Sani village with its view
      The venue was the grounds opposite the village, around the tall, carved, stone pillar.  Three different troupes performed:  young women, young men and older women.   The young women wore trousers that matched the blue of their jackets, which were fancier than usual, with spangled trimmings.  The young men wore wide-legged trousers, plain black or blue with two bands of contrasting color above the cuffs, and were shirtless with open vests.
       Usually in ethnic minority clothing tradition the younger women wear the flashier, brighter, more eye-catching outfits and the older women dress in darker, duller colors with little or no embellishment.  Not this night.  The jacket of the older women was longer and over it they wore a covering bib-apron in many panels of color, with long thin tails hanging down from the waist in front.  The headdress was more elaborate, with embroidered, butterfly-shaped flaps added to the front.
       The program began with the young women dancing while embroidering cloth.  Then they did a number with the young men, playing moon guitars while the men played the long-necked, 3-string lute.  In another dance the boys didn’t play the instrument but instead waved it over their heads while they danced.  The choreography was quite vigorous and obviously well rehearsed.
the young men's troupe
       Even more impressive were the sets of the older women, who were just as energetic as the youth.  They included dances that mimed farming activities, with baskets or sickles as props.  They also danced playing moon guitars or the same Sani mouth-harp common in Shilin County.

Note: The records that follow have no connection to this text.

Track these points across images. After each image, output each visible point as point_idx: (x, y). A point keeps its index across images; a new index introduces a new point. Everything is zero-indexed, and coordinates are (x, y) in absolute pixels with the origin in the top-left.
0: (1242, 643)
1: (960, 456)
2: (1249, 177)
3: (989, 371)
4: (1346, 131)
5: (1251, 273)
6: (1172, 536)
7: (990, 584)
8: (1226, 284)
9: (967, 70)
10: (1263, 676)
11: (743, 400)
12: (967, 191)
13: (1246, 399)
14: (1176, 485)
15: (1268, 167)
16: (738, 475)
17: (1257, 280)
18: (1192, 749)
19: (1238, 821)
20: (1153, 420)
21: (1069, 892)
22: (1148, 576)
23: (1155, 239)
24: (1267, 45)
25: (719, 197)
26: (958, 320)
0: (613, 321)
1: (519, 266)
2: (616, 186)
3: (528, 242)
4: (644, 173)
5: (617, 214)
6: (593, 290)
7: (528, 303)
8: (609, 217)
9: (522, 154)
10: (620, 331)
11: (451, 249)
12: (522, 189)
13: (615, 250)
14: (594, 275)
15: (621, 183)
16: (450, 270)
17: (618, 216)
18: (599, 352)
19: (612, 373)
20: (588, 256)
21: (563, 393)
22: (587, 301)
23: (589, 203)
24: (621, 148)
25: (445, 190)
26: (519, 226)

       I can safely assume the audience of a couple dozen Party officials appreciated the show.  It was probably a normal experience for them, for entertaining important guests to make a good impression has long been a part of ethnic tradition in Yunnan.  I have experienced this myself in several remote parts of the province, when the ’important guest’ was defined as me, the first foreigner.
      My own appreciation was different.  I had just spent a day exploring the villagers’ environment, watching them work, eating their food and enjoying their company.  Now, unexpectedly, I had the bonus of observing how they entertained themselves with their traditional dances and music.  They did it for their guests this night, but in the same way they do it for themselves at festivals, weddings and other celebrations.  And they seemed to enjoy their performance even more than their audience.  

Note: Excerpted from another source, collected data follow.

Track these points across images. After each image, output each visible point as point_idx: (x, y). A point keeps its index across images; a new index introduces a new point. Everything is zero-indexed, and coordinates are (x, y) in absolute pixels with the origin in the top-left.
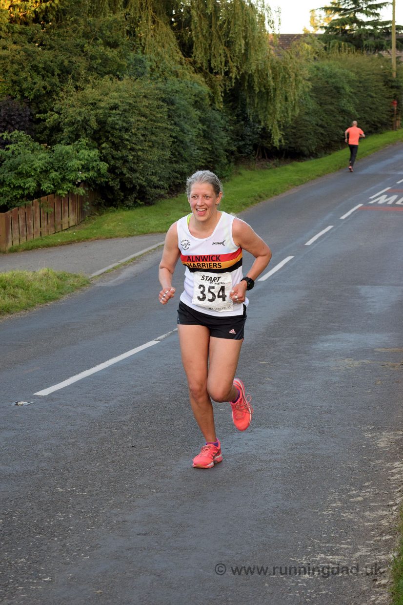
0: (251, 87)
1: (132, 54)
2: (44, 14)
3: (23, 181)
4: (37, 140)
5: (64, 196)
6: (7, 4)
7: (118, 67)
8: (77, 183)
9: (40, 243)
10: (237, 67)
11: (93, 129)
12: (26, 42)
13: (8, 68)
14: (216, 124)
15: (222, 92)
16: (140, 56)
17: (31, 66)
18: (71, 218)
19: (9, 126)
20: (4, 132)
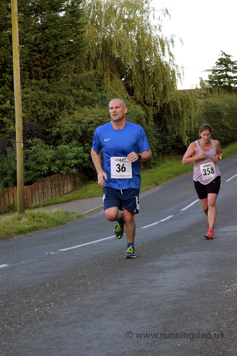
0: (169, 112)
1: (100, 94)
2: (48, 73)
3: (40, 167)
4: (47, 144)
5: (64, 174)
6: (27, 69)
7: (92, 101)
8: (71, 166)
9: (51, 202)
10: (160, 100)
11: (79, 135)
12: (39, 89)
13: (29, 104)
14: (150, 133)
15: (152, 115)
16: (104, 95)
17: (43, 102)
18: (69, 187)
19: (31, 136)
20: (28, 139)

       Nine years later, following dramatic increases in tourism, the harmony and mutual appreciation that characterized the atmosphere then has reportedly been altered by the introduction of hassling and hustling.  But one first impression I had, reinforced with my return, will surely endure.  In deciding where to make their homes, whether among the pillars of Stone Forest County or the hills and lakes of Puzhehei, the Sani certainly choose enchanting landscapes.